Binary Classification

What is Binary Classification?

Binary classification in the context of spatial analysis involves categorizing the cells of a raster dataset into two distinct classes or groups. This process is essential for simplifying complex raster data by reducing it into a binary format. Each pixel in the raster is assigned a value of either 0 or 1, representing the two classes. This type of classification is often used to separate areas of interest from a background, such as distinguishing water bodies from land or classifying areas as urban or non-urban.

When would you use Binary Classification?

You would use binary classification when there is a need to simplify raster data into two distinct categories for analysis. It is particularly useful in situations where decision-making is based on the presence or absence of certain features. Examples include:

  • Identifying flood-affected areas in satellite imagery.
  • Demarcating vegetation cover versus non-vegetated regions.
  • Separating built-up and non-built-up areas in urban planning studies.
  • Detecting changes in land use by classifying areas pre and post-change event.

FAQs

How do I choose the criteria for classification?
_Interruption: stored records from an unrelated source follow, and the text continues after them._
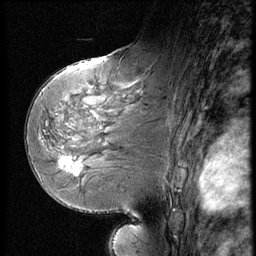
Breast MRI (dynamic contrast-enhanced), one sagittal slice; slice 31 of 56 in the series (ordered by position); dynamic contrast-enhanced series, image 2 of 3 at this slice position (ordered by acquisition); 1.5 T; TE 4.2 ms, TR 9 ms; 2.5 mm slice thickness; 256 × 256 image matrix, field of view 180 × 180 mm. Female patient, age 58 years. Case-level facts recorded for this patient, not image findings: setting: breast cancer imaged before/during neoadjuvant chemotherapy; receptor status: HR-positive, HER2-negative.
Structures marked on this image (semi-automatic segmentation, software-assisted and operator-edited):
- analysis volume of interest (the breast-tissue region the enhancement analysis was run in; not a lesion): bounding box (x1, y1, x2, y2) in pixels: (51, 147, 96, 185)
- tumour enhancement mask (voxels above the 140 % enhancement threshold inside the analysis volume of interest): (59, 158, 81, 175)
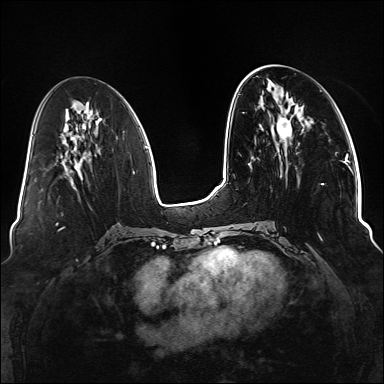
Breast MRI (dynamic contrast-enhanced), one axial slice; slice 54 of 176 in the series (ordered by position); dynamic contrast-enhanced series, time point 2 of 6 at this slice position (early post-contrast); 1.5 T; TE 2.3 ms, TR 5.2 ms; 384 × 384 image matrix, field of view 330 × 330 mm. Female patient.
Outlined on this slice (semi-automatically segmented with operator editing):
- enhancing-tissue mask used for the functional tumour volume (all voxels passing the contrast-enhancement thresholds inside the analysis volume; usually the tumour): box from (x=276, y=117) to (x=338, y=240) px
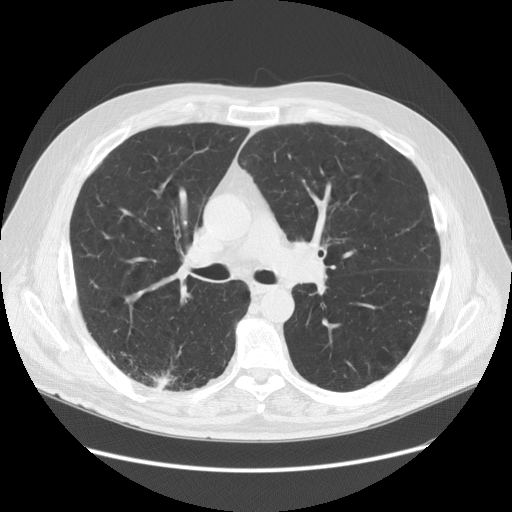
Low-dose screening chest CT, one axial slice; position 88 of 149 along the scan axis; 120 kVp; lung window (W 1500 / L -600 HU); 2.5 mm slice thickness; 512 × 512 image matrix, field of view 400 × 400 mm.
Annotated regions visible in this slice (expert manual segmentation):
- lesion 1 (tumor, lower lobe of right lung): bounding box <151,372,176,391> (left, top, right, bottom; pixels)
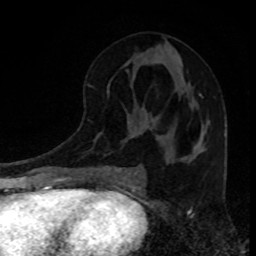
Breast MRI, one axial slice; position 41 of 80 along the scan axis; cropped to one breast; dynamic contrast-enhanced series, time point 2 of 8 at this slice position (early post-contrast); 1.5 T; TE 4.2 ms, TR 7 ms; 256 × 256 image matrix, field of view 160 × 160 mm. Female patient.
Outlined on this slice (semi-automatically segmented with operator editing):
- enhancing-tissue mask used for the functional tumour volume (all voxels passing the contrast-enhancement thresholds inside the analysis volume; usually the tumour): bounding box [x1, y1, x2, y2] px = [158, 94, 203, 137]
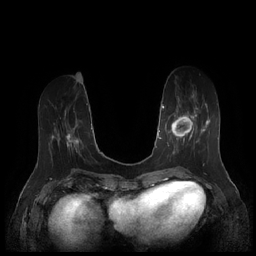
Breast MRI (dynamic contrast-enhanced), one axial slice. Slice 62 of 252 in the series (ordered by position). Dynamic contrast-enhanced series, time point 2 of 7 at this slice position (early post-contrast). 1.5 T. TE 1.9 ms, TR 4.1 ms. 0.8 mm slice thickness. 256 × 256 image matrix, field of view 340 × 340 mm. Female patient.
Annotated regions visible in this slice (semi-automatic segmentation, software-assisted and operator-edited):
- enhancing-tissue mask used for the functional tumour volume (all voxels passing the contrast-enhancement thresholds inside the analysis volume; usually the tumour): box from (x=167, y=94) to (x=209, y=156) px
Select criteria based on the specific features or attributes that need to be distinguished in your analysis. These criteria can be thresholds set on pixel values, such as spectral reflectance values corresponding to certain land cover types.

What data input do I need for a binary classification?

You need a raster dataset that includes quantitative data which can be split into two legitimate categories based on your specified criteria.

Can binary classification be applied to multi-band images?

Yes, binary classification can be performed on multi-band images by examining each band separately or through indices derived from multiple bands, such as the Normalized Difference Vegetation Index (NDVI) for vegetation classification.

Is preprocessing required before running binary classification?

Preprocessing steps such as radiometric correction, geometric correction, or noise filtering may be necessary to enhance the accuracy of the classification output.